Last  week  in  the  AEC  summit ,  US  and  China  announced  a deal  to  drop  tariffs on a wide range of tech products   based on the expanded  Information  Technology  Agreement   (ITA).

Enforced by WTO in  1997, ITA is aimed to lower all taxes and tariffs  on  IT  products  to  zero,  but  China had been reluctant to honor  the treaty due to protectionism.

According  to  WSJ,  it  is  estimated  that  this  pact  could  cover USD1tr  in  trade.  The  new  technology  deal  would  include  200 different  categories.  Among the products that would see tariffs eliminated  are  next  generation  semiconductors  (25%  levied), MRI (8% levied)  and GPS devices (8% levied).

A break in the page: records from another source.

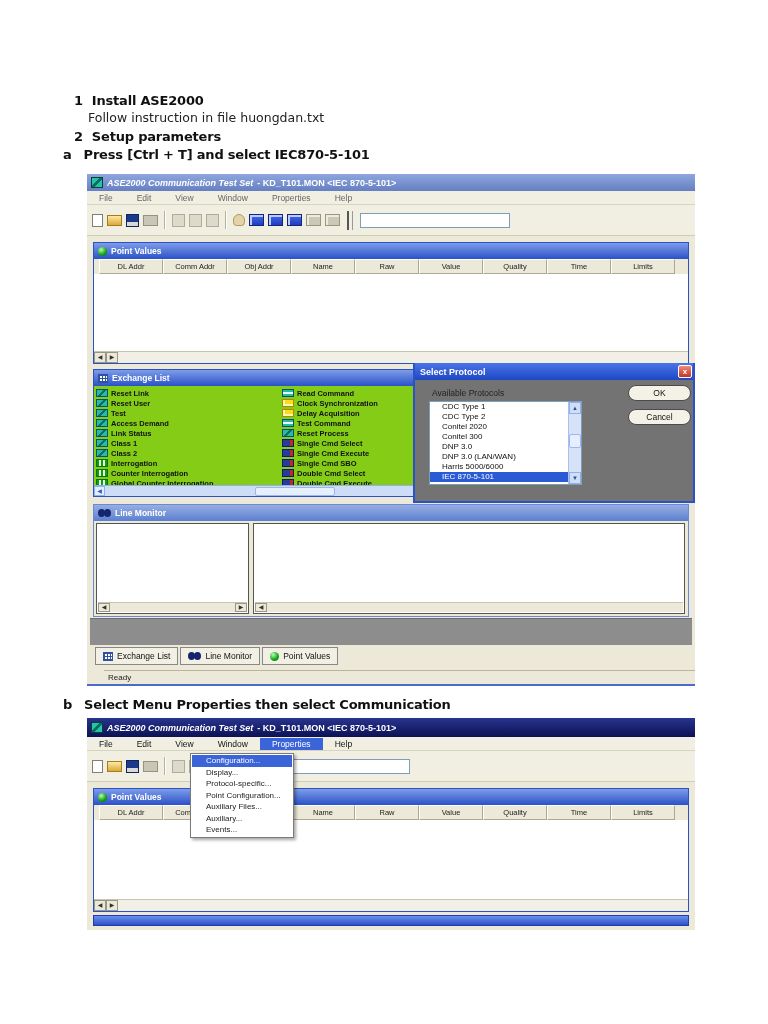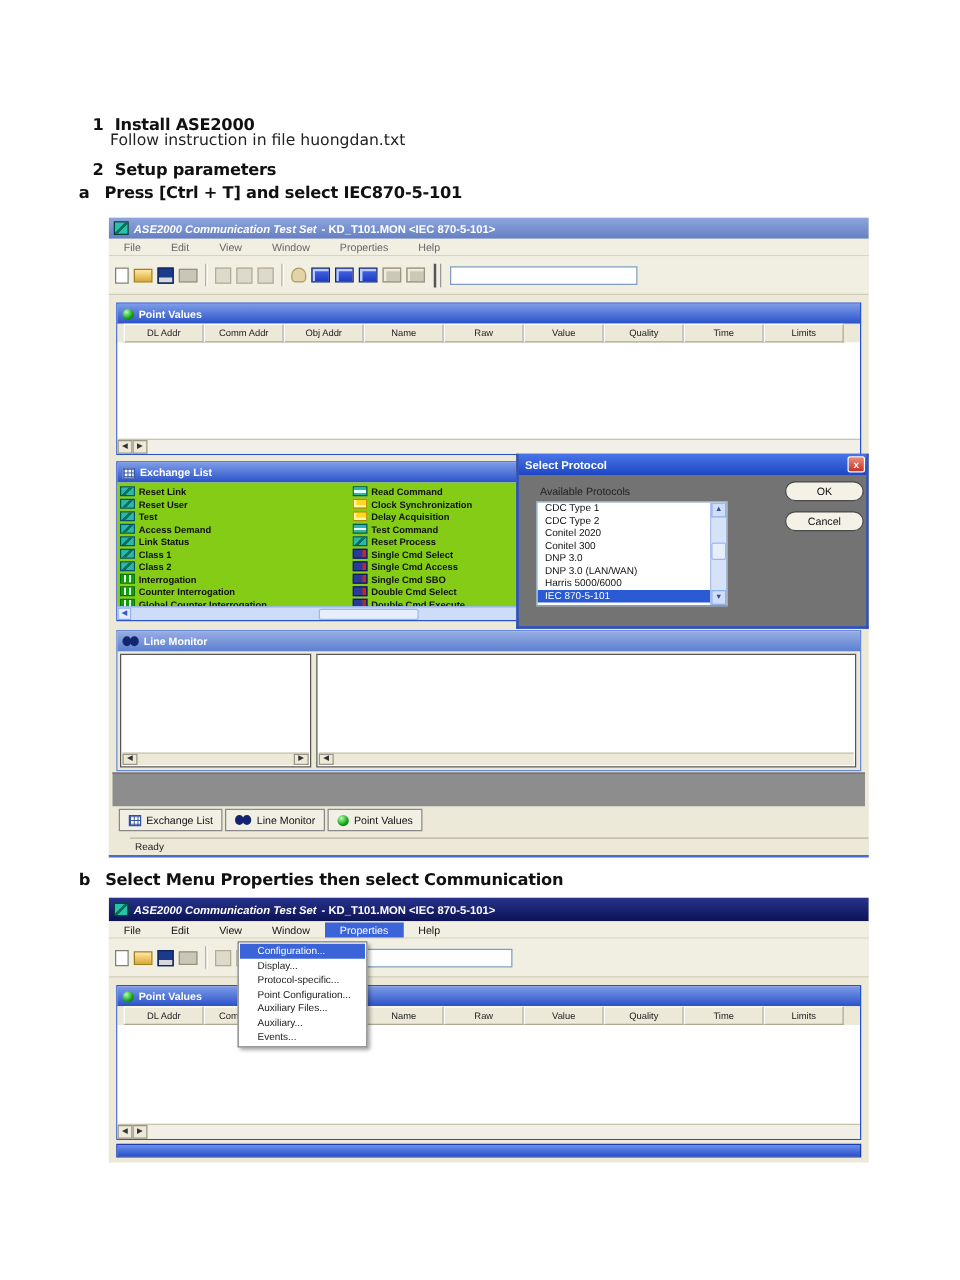--- a/index.html
+++ b/index.html
@@ -81,21 +81,21 @@
 .xarrow{width:11px;height:10px;background:#e4edfc;border:1px solid #8fb0ea;color:#3a5ac0;font-size:6px;line-height:8px;text-align:center;flex:none;}
 .xthumb{margin-left:150px;width:80px;height:9px;background:#e8effc;border:1px solid #9ab8ee;border-radius:2px;}
 
 
 #dlg{position:absolute;left:326px;top:189px;width:282px;height:140px;background:#737373;border:2px solid #2a52c8;border-top:none;z-index:40;}
 .dlgbar{height:17px;display:flex;align-items:center;padding:0 5px;color:#fff;font-weight:bold;font-size:9px;background:linear-gradient(180deg,#4a74e8,#1e48c4);position:relative;}
 .dlg-close{position:absolute;right:1px;top:2px;width:14px;height:13px;background:linear-gradient(#f08a7a,#c63224);border:1px solid #fff;border-radius:2px;color:#fff;font-size:8px;line-height:11px;text-align:center;}
 .dlg-label{position:absolute;left:17px;top:25px;font-size:8.5px;color:#222;}
 .listbox{position:absolute;left:14px;top:38px;width:153px;height:84px;background:#fff;border:1px solid #7f9db9;overflow:hidden;}
 .litems{position:absolute;left:0;top:0;right:13px;bottom:0;font-size:8px;color:#111;}
-.litems div{height:10px;line-height:10px;padding-left:6px;white-space:nowrap;overflow:hidden;}
+.litems div{height:10px;line-height:10px;padding-left:12px;white-space:nowrap;overflow:hidden;}
 .litems div.sel{background:#2a5ad4;color:#fff;}
 .lscroll{position:absolute;right:0;top:0;bottom:0;width:13px;background:#d6e2f8;border-left:1px solid #aac0ea;}
 .lsb{position:absolute;left:0;width:12px;height:12px;background:#cfddf6;border:1px solid #8fb0ea;color:#33508c;font-size:6px;line-height:10px;text-align:center;}
 .lsb.up{top:0;}
 .lsb.dn{bottom:0;}
 .lthumb{position:absolute;left:0;top:32px;width:12px;height:14px;background:#e6eefc;border:1px solid #9ab8ee;border-radius:2px;}
 .dbtn{position:absolute;left:213px;width:63px;height:16px;background:#f4f1e6;border:1px solid #4a4a4a;border-radius:8px;font-size:8.5px;text-align:center;line-height:14px;color:#111;}
 #btn-ok{top:22px;}
 #btn-cancel{top:46px;}
 
@@ -119,21 +119,21 @@
 </style>
 </head>
 <body>
 
 <div class="page">
 
   <div class="doc-line doc-bold" style="left:74px;top:93px;gap:9px;">
     <span class="doc-num">1</span>
     <span>Install ASE2000</span>
   </div>
-  <div class="doc-line doc-reg" style="left:88px;top:104px;justify-content:center;">
+  <div class="doc-line doc-reg" style="left:88px;top:110px;justify-content:center;">
     <span>Follow instruction in file huongdan.txt</span>
   </div>
   <div class="doc-line doc-bold" style="left:74px;top:129px;gap:9px;">
     <span class="doc-num">2</span>
     <span>Setup parameters</span>
   </div>
   <div class="doc-line doc-bold" style="left:63px;top:147px;gap:12px;">
     <span class="doc-num">a</span>
     <span>Press [Ctrl + T] and select IEC870-5-101</span>
   </div>
@@ -289,21 +289,21 @@
               <span>Reset Process</span>
             </div>
 
             <div class="xitem">
               <span class="xli xic-ana"></span>
               <span>Single Cmd Select</span>
             </div>
 
             <div class="xitem">
               <span class="xli xic-ana"></span>
-              <span>Single Cmd Access</span>
+              <span>Single Cmd Execute</span>
             </div>
 
             <div class="xitem">
               <span class="xli xic-ana"></span>
               <span>Single Cmd SBO</span>
             </div>
 
             <div class="xitem">
               <span class="xli xic-ana"></span>
               <span>Double Cmd Select</span>

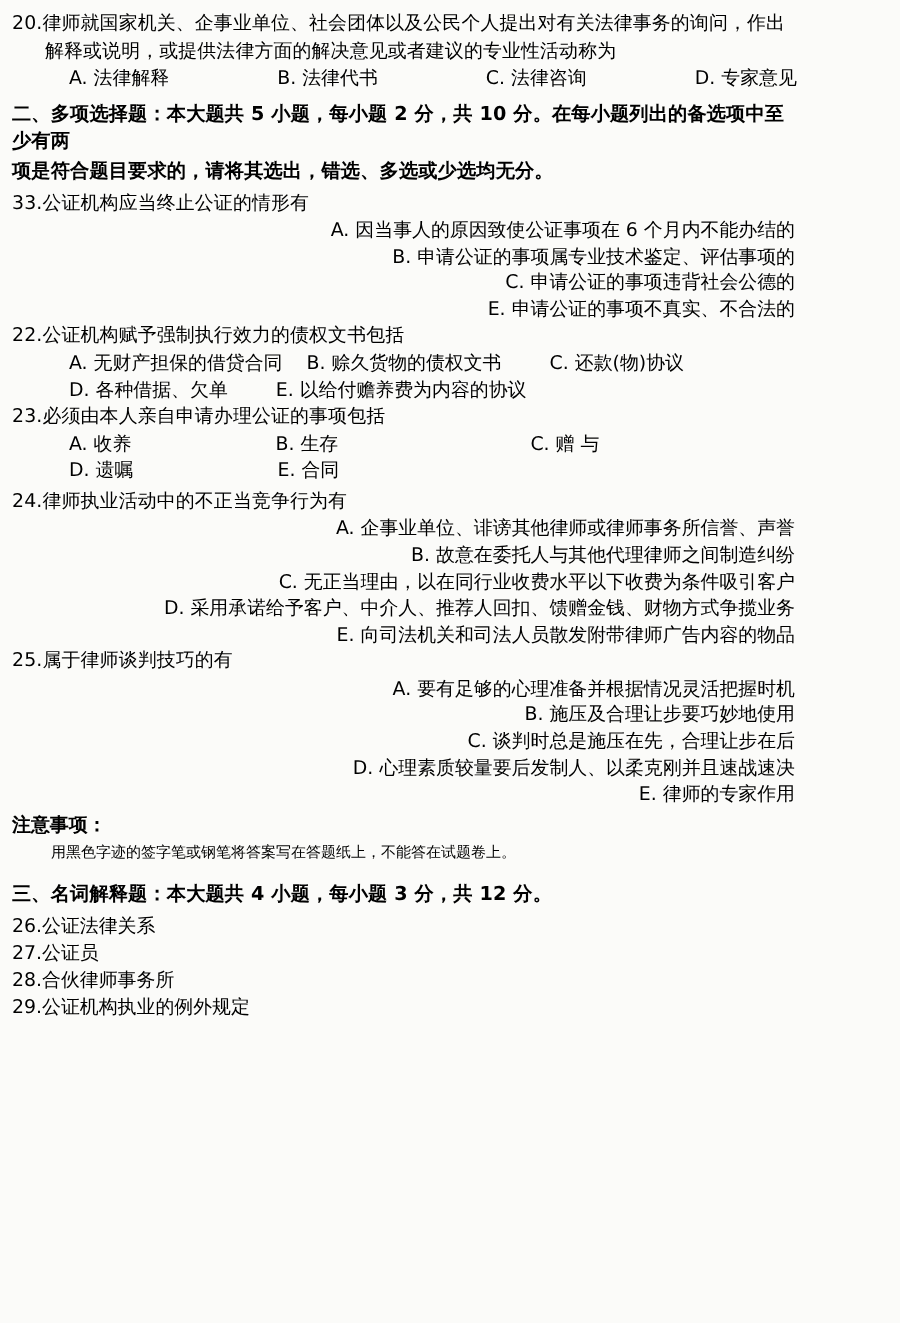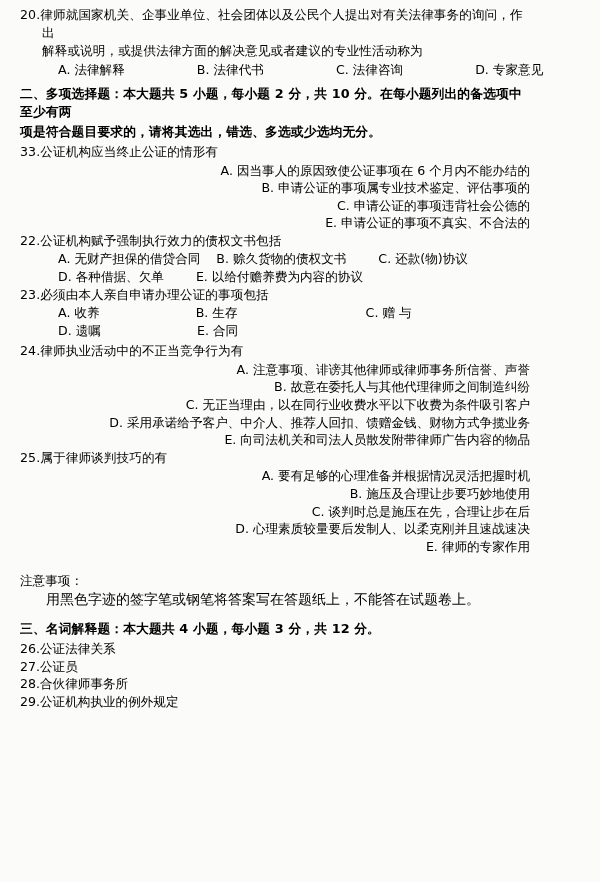--- a/index.html
+++ b/index.html
@@ -12,21 +12,21 @@
     background: #fbfbf9;
     font-family: "DejaVu Sans", "Liberation Sans", sans-serif;
     color: #000;
     overflow: hidden;
   }
   .page {
     position: relative;
     width: 548px;
     height: 882px;
     box-sizing: border-box;
-    padding: 6px 18px 0 20px;
+    padding: 6px 18px 0 8px;
   }
   .q {
     margin: 0 0 1px 0;
     font-size: 12.6px;
     line-height: 17.5px;
     letter-spacing: 0.1px;
   }
   .stem-wrap {
     padding-left: 22px;
     text-indent: -22px;
@@ -57,26 +57,26 @@
     font-weight: bold;
   }
   .center-title {
     text-align: center;
     font-size: 15px;
     font-weight: bold;
     letter-spacing: 2px;
     margin: 10px 0 8px 0;
   }
   .notice-title {
-    font-weight: normal;
+    font-weight: bold;
     font-size: 12.6px;
-    margin: 18px 0 1px 0;
+    margin: 4px 0 1px 0;
   }
   .notice-body {
-    font-size: 14px;
+    font-size: 10px;
     line-height: 17.5px;
     padding-left: 26px;
     margin: 0 0 4px 0;
   }
   .list-line {
     font-size: 12.6px;
     line-height: 17.8px;
     margin: 0;
   }
   .gap-sm { height: 3px; }
@@ -109,21 +109,21 @@
   <div class="opt-row">A. 无财产担保的借贷合同    B. 赊久货物的债权文书        C. 还款(物)协议</div>
   <div class="opt-row">D. 各种借据、欠单        E. 以给付赡养费为内容的协议</div>
 
   <div class="q" style="padding-left:0;">23.必须由本人亲自申请办理公证的事项包括</div>
   <div class="opt-row">A. 收养                        B. 生存                                C. 赠 与</div>
   <div class="opt-row">D. 遗嘱                        E. 合同</div>
 
   <div class="gap-sm"></div>
 
   <div class="q" style="padding-left:0;">24.律师执业活动中的不正当竞争行为有</div>
-  <div class="opt">A. 注意事项、诽谤其他律师或律师事务所信誉、声誉</div>
+  <div class="opt">A. 企事业单位、诽谤其他律师或律师事务所信誉、声誉</div>
   <div class="opt">B. 故意在委托人与其他代理律师之间制造纠纷</div>
   <div class="opt">C. 无正当理由，以在同行业收费水平以下收费为条件吸引客户</div>
   <div class="opt">D. 采用承诺给予客户、中介人、推荐人回扣、馈赠金钱、财物方式争揽业务</div>
   <div class="opt">E. 向司法机关和司法人员散发附带律师广告内容的物品</div>
 
   <div class="q" style="padding-left:0;">25.属于律师谈判技巧的有</div>
   <div class="opt">A. 要有足够的心理准备并根据情况灵活把握时机</div>
   <div class="opt">B. 施压及合理让步要巧妙地使用</div>
   <div class="opt">C. 谈判时总是施压在先，合理让步在后</div>
   <div class="opt">D. 心理素质较量要后发制人、以柔克刚并且速战速决</div>

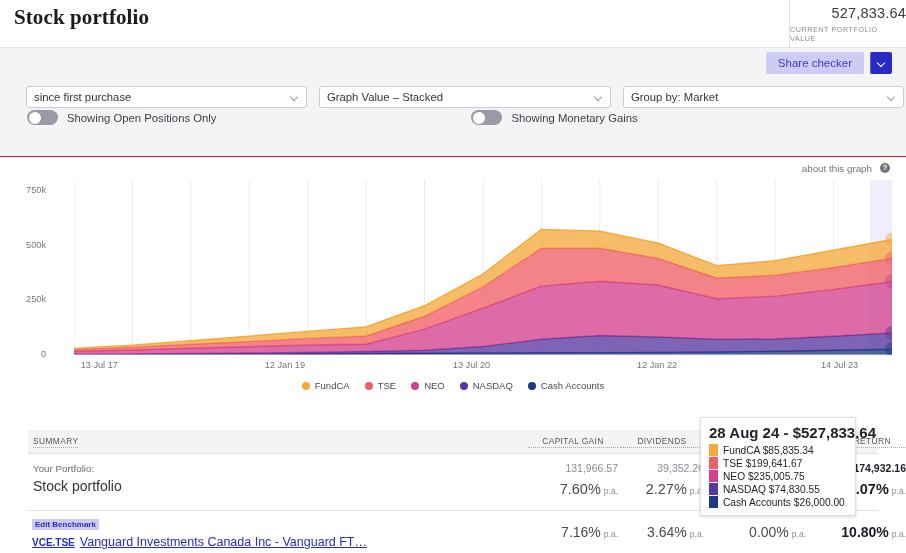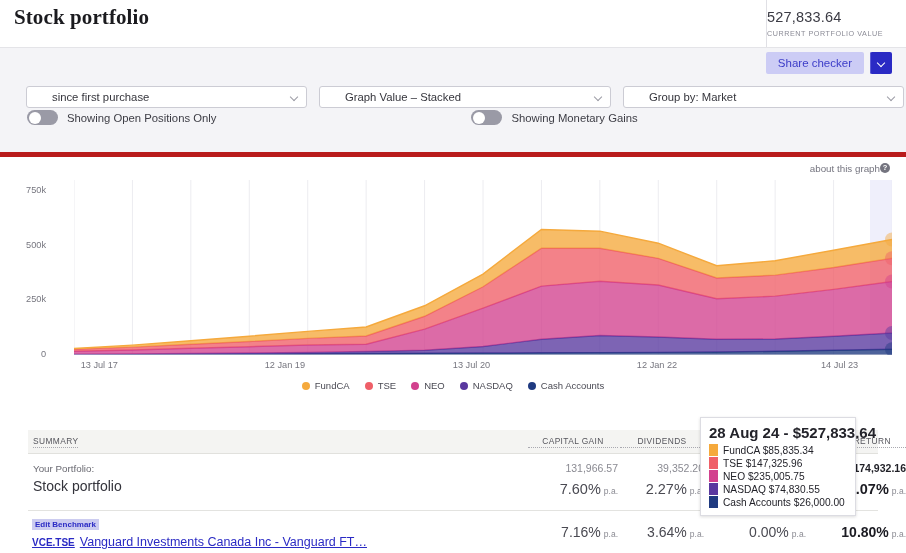--- a/index.html
+++ b/index.html
@@ -15,36 +15,36 @@
   .header {
     position: relative; height: 48px; background: #ffffff;
     border-bottom: 1px solid #e4e4e8;
   }
   .header-title {
     position: absolute; left: 14px; top: 5px;
     font-family: "Liberation Serif", serif;
     font-size: 21px; font-weight: 700; color: #1b1b1f; letter-spacing: .1px;
   }
   .header-value-box {
-    position: absolute; right: 0; top: 0; height: 47px; width: 140px;
+    position: absolute; right: 0; top: 0; height: 47px; width: 117px;
     border-left: 1px solid #e0e0e5;
-    display: flex; flex-direction: column; align-items: flex-start; justify-content: center;
+    display: flex; flex-direction: column; align-items: flex-end; justify-content: center;
   }
   .header-value {
     font-size: 14.5px; color: #3b3b44; letter-spacing: .2px; line-height: 16px;
   }
   .header-value-label {
     font-size: 7.2px; color: #8b8b96; letter-spacing: .55px; margin-top: 4px;
     text-transform: uppercase;
   }
 
   
   .toolbar {
     position: relative; background: #f4f4f7; height: 109px;
-    border-bottom: 5px solid #b91c1c;
+    border-bottom: 1px solid #b91c1c;
   }
   .btn-row { position: absolute; right: 14px; top: 4px; display: flex; align-items: center; gap: 6px; }
   .btn-share {
     background: #ccccf5; color: #3c3cc8; border: none;
     font-size: 11.5px; height: 22px; padding: 0 12px; border-radius: 2px;
     font-family: "Liberation Sans", sans-serif; cursor: pointer;
   }
   .btn-add-wrap { display: flex; height: 22px; border-radius: 2px; overflow: hidden; }
   .btn-add {
     background: #2a2ac4; color: #ffffff; border: none;
@@ -60,21 +60,21 @@
   .caret::after {
     content: ""; position: absolute; left: 0; top: 0;
     width: 5px; height: 5px;
     border-right: 1.4px solid currentColor; border-bottom: 1.4px solid currentColor;
     transform: rotate(45deg);
   }
 
   .selects { position: absolute; left: 26px; top: 38px; display: flex; gap: 12px; }
   .select {
     background: #ffffff; border: 1px solid #ccccd4; border-radius: 3px;
-    height: 22px; display: flex; align-items: center; padding: 0 25px;
+    height: 22px; display: flex; align-items: center; padding: 0 7px;
     font-size: 11.3px; color: #35353c; cursor: pointer; position: relative;
   }
   .select .sel-caret {
     position: absolute; right: 8px; top: 7px; color: #9b9ba5;
   }
   .sel-1 { width: 281px; }
   .sel-2 { width: 292px; }
   .sel-3 { width: 281px; }
 
   .toggles { position: absolute; left: 27px; top: 62px; display: flex; }
@@ -90,21 +90,21 @@
   }
   .toggle-label { font-size: 11.3px; color: #3d3d45; margin-left: 9px; white-space: nowrap; }
 
   
   .chart-card {
     position: absolute; left: 14px; top: 158px; width: 878px; height: 250px;
     background: #ffffff;
   }
   .about-graph {
     position: absolute; right: 2px; top: 5px; font-size: 9.8px; color: #74747f;
-    display: flex; align-items: flex-start; gap: 0; cursor: pointer;
+    display: flex; align-items: flex-start; gap: 8px; cursor: pointer;
   }
   .help-icon {
     width: 10px; height: 10px; border-radius: 50%; background: #74747f;
     color: #fff; font-size: 7.5px; line-height: 10px; text-align: center;
     font-weight: bold;
   }
 
   .plot-wrap { position: absolute; left: 0; top: 22px; width: 878px; height: 175px; }
   .y-label {
     position: absolute; right: 846px; font-size: 9.2px; color: #76767f;
@@ -317,21 +317,21 @@
 
     <div class="tooltip">
       <div class="tt-title">28 Aug 24 - $527,833.64</div>
       <div id="ttrows">
           <div class="tt-row">
             <span class="tt-swatch" style="background: rgb(245, 169, 60);"></span>
             <span class="tt-text">FundCA <b>$85,835.34</b></span>
           </div>
           <div class="tt-row">
             <span class="tt-swatch" style="background: rgb(239, 95, 104);"></span>
-            <span class="tt-text">TSE <b>$147,325.96</b></span>
+            <span class="tt-text">TSE <b>$199,641.67</b></span>
           </div>
           <div class="tt-row">
             <span class="tt-swatch" style="background: rgb(210, 65, 142);"></span>
             <span class="tt-text">NEO <b>$235,005.75</b></span>
           </div>
           <div class="tt-row">
             <span class="tt-swatch" style="background: rgb(89, 56, 159);"></span>
             <span class="tt-text">NASDAQ <b>$74,830.55</b></span>
           </div>
           <div class="tt-row">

Set  pace  for  a  rapid  conclusion  to the  broader negotiations in Geneva,  Switzerland  whereby  this  will  be  presented  to the 54 economies  for  ratification  in  Dec.   Formally,  ITA  members must offer  the same treatment deals to all WTO members.

Comments 

If  materialize,  this  will  be  a  major  catalyst  to  the  whole  tech sector, benefiting  all stakeholders  in the supply chain.

The  tariff  is  widely  perceived  to  be  a  barrier  to  the  take up of imported  goods  averting  buyers  to  domestic  production,  and in  some  cases  inferior  imitations.  To  compare,  an  outright iPhone 6 (16GB)  would  cost 33% more in China  than US.

In  the  absence  of  the  tariff,  imported IT goods will be cheaper and  more  affordable  in  China,  who  is  already  the  largest consumer  of  semiconductor  by  far,  accounting  for  ~45%  of the worldwide  demand  for chips.

This  will  spur  greater  demand  for  more  advance  and  high quality  technology  gadgets  from  first -time  users  as  well  as existing users who would  shorten product  replacement  cycle.

Catalysts 

  • Technological  advancement  and  creation  of  new  electronics applications  for  emerging  trends  (IoT,   connected  cars,  big data, smart home  / city, etc).
  • Improved  consumer  confident.

Risks

  • FOREX,  input  costs  (gold  and  copper),  weaker  consumer demand  and  stalemate in electronics innovation.

Forecasts

  • Maintained.

Rating

Overweight

  • Positives  –  Appreciation  of  USD,  proliferations  of  tablets, smartphones,  internet  of  things  (IoT),  wearable  techs  and hybrid / electric automobiles.
  • Negatives  –  intense  competition,  lack  of  talent  /  retention, high  CAPEX,  rising  electricity  cost  /  wages,  unable  to  move into the high value  chain (design and development).

Top Picks 

  • Inari  Amertron  (BUY, RM3.41) has indirect exposure to Apple. Currently  running  at full capacity  implying voracious  demand.  
  • ViTrox  (BUY,  TP:  RM3.17)  poised  to  benefit  from  China’s enormous  investment  (Rmb1tr)  in  semiconductor  industry  and capital allowance  incentives  announced  in Budget 2015.
  • Unisem’s   (BUY,  RM2.02)  operational  transformation  was  a success.  Relentless  focus  towards  high-margin-packages  for smartphone  market.